GIVEN DATA —
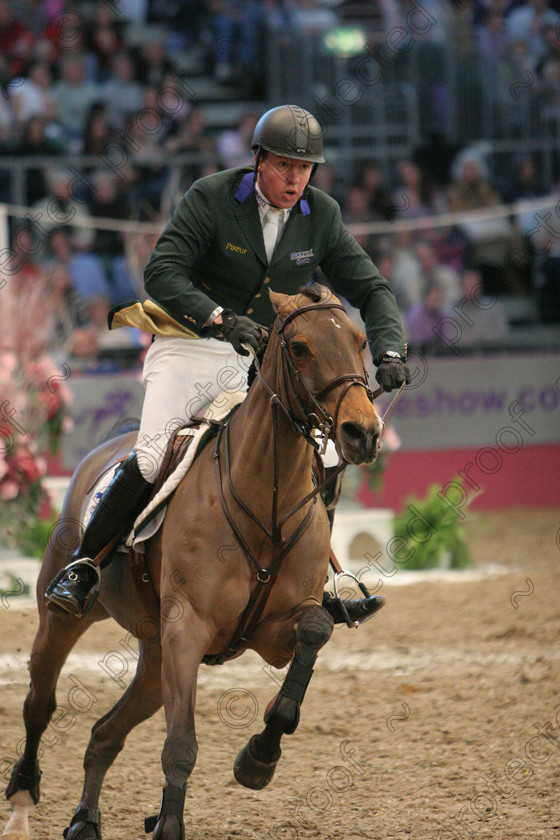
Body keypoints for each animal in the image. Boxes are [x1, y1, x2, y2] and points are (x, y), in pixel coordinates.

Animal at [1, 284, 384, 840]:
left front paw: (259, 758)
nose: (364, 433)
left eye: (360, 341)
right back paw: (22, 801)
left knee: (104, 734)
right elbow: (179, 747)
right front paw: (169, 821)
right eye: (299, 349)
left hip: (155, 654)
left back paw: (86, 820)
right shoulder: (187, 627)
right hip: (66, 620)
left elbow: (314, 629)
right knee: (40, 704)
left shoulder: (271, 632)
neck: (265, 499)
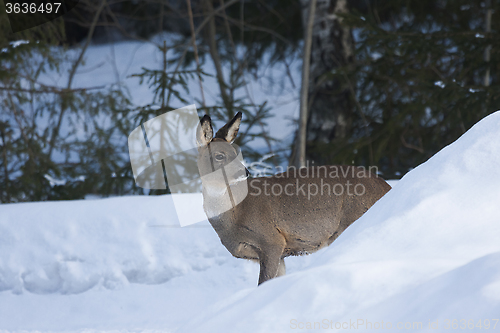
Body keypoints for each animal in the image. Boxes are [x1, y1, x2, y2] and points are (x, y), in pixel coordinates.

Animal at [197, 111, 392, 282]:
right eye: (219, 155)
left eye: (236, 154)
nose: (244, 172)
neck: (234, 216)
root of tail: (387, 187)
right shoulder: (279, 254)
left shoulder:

YOUR TASK — Beginning at the line that holds "left eye: (236, 154)", reproduce the lines exactly up to and including the final line of the entries.

YOUR SOLUTION —
left eye: (236, 154)
nose: (244, 172)
neck: (234, 216)
root of tail: (387, 187)
right shoulder: (279, 254)
left shoulder:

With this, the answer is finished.